According to new research, a relatively brief exposure to heavy air pollution can increase the risk of arrhythmia (heartbeat with irregular or abnormal rhythm). The study, published in the Canadian Medical Association Journal also mentioned the risk of arrhythmia in a heavy air pollution exposed area in China.
The research finds the risk of stress and inflammation that further increases the risk of impaired heart function is due to the harmful chemicals present in the air. The report added that air pollution can damage the cardiovascular system. The Scientists added even a few hours of exposure to heavy air pollution can increase the risk.
The researchers used the hourly air pollution concentration levels and health data sourced from several hospitals across different cities in China. This data is used to better understand the link between arrhythmia and air pollution exposure. The study included over 190,000 patients with acute onset of symptomatic arrhythmia. The symptoms include supraventricular tachycardia, atrial flutter, atrial fibrillation, and premature beat.

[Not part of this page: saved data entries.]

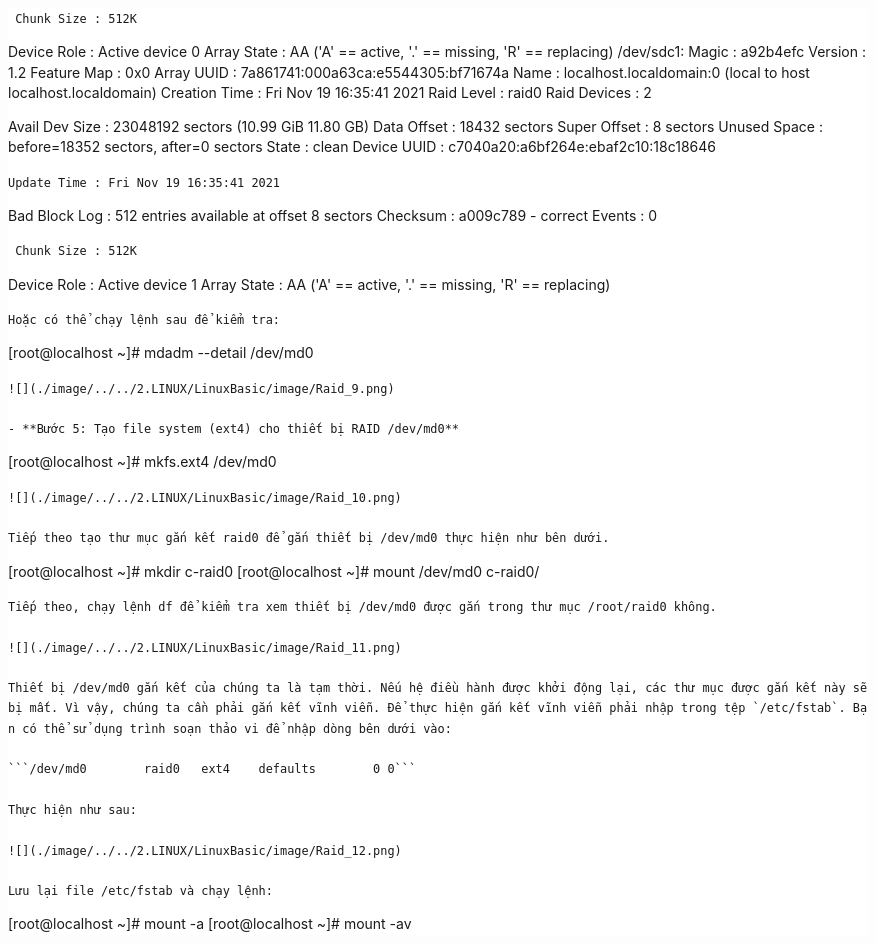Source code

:     Chunk Size : 512K

   Device Role : Active device 0
   Array State : AA ('A' == active, '.' == missing, 'R' == replacing)
/dev/sdc1:
          Magic : a92b4efc
        Version : 1.2
    Feature Map : 0x0
     Array UUID : 7a861741:000a63ca:e5544305:bf71674a
           Name : localhost.localdomain:0  (local to host localhost.localdomain)
  Creation Time : Fri Nov 19 16:35:41 2021
     Raid Level : raid0
   Raid Devices : 2

 Avail Dev Size : 23048192 sectors (10.99 GiB 11.80 GB)
    Data Offset : 18432 sectors
   Super Offset : 8 sectors
   Unused Space : before=18352 sectors, after=0 sectors
          State : clean
    Device UUID : c7040a20:a6bf264e:ebaf2c10:18c18646

    Update Time : Fri Nov 19 16:35:41 2021
  Bad Block Log : 512 entries available at offset 8 sectors
       Checksum : a009c789 - correct
         Events : 0

     Chunk Size : 512K

   Device Role : Active device 1
   Array State : AA ('A' == active, '.' == missing, 'R' == replacing)
```
Hoặc có thể chạy lệnh sau để kiểm tra:
```
[root@localhost ~]# mdadm --detail /dev/md0
```
![](./image/../../2.LINUX/LinuxBasic/image/Raid_9.png)

- **Bước 5: Tạo file system (ext4) cho thiết bị RAID /dev/md0**
```
[root@localhost ~]#  mkfs.ext4 /dev/md0
```
![](./image/../../2.LINUX/LinuxBasic/image/Raid_10.png)

Tiếp theo tạo thư mục gắn kết raid0 để gắn thiết bị /dev/md0 thực hiện như bên dưới.
```
[root@localhost ~]# mkdir c-raid0
[root@localhost ~]# mount /dev/md0 c-raid0/
```
Tiếp theo, chạy lệnh df để kiểm tra xem thiết bị /dev/md0 được gắn trong thư mục /root/raid0 không.

![](./image/../../2.LINUX/LinuxBasic/image/Raid_11.png)

Thiết bị /dev/md0 gắn kết của chúng ta là tạm thời. Nếu hệ điều hành được khởi động lại, các thư mục được gắn kết này sẽ bị mất. Vì vậy, chúng ta cần phải gắn kết vĩnh viễn. Để thực hiện gắn kết vĩnh viễn phải nhập trong tệp `/etc/fstab`. Bạn có thể sử dụng trình soạn thảo vi để nhập dòng bên dưới vào:

```/dev/md0        raid0   ext4    defaults        0 0```

Thực hiện như sau:

![](./image/../../2.LINUX/LinuxBasic/image/Raid_12.png)

Lưu lại file /etc/fstab và chạy lệnh:

```
[root@localhost ~]# mount -a
[root@localhost ~]# mount -av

The research accessed six different types of air pollution; nitrogen dioxide (NO2), sulfur dioxide (SO2), carbon dioxide (CO2), ozone, fine particles (PM2.5), and coarse particles (PM2.5-10). Scientists found that even a few hours of exposure to these can increase the risk, but the symptoms lessened after 24 hours.
The highly associated symptoms were atrial flutter and supraventricular tachycardia, followed by atrial fibrillation and premature beats. The study also finds the associated risk was more common in males than in females. This may be because of risk factors for arrhythmias like smoking and alcohol consumption or may be due to more exposure to outdoor activities.
Another finding is; in colder seasons the risks were more common. This may be because the cooler temperatures intensify the risk of air pollution’s impact on the cardiovascular system. Also, the study finds the strongest association with all types of arrhythmia in those who were exposed to nitrogen dioxide (NO2). The scientists hope their findings highlight the issue of air pollution globally and encourage the world to reduce it.
Causes of air pollution’s impact on heart rhythm
Researchers are already investigating the causes of this impact on heart rhythm. But some suggest that this is due to the harmful chemicals present in the air. These harmful chemicals are responsible for oxidative stress and systematic inflammation, which can impair heart function. Or it may be an exacerbation of pre-existing arrhythmias. According to the scientists, arrhythmia can increase the risk of strokes and blood clots that can lead to heart failure or sudden death. In such cases, emergency treatments are needed.
The scientists said more research is needed to determine these causes. Scientists added; it needs to be determined how different concentration of air pollutants increases the risk or if exposure at a young age is the cause. Heavy air pollution around the globe is a big threat to the health of living beings. This needs to be reduced by adopting several methods and strategies.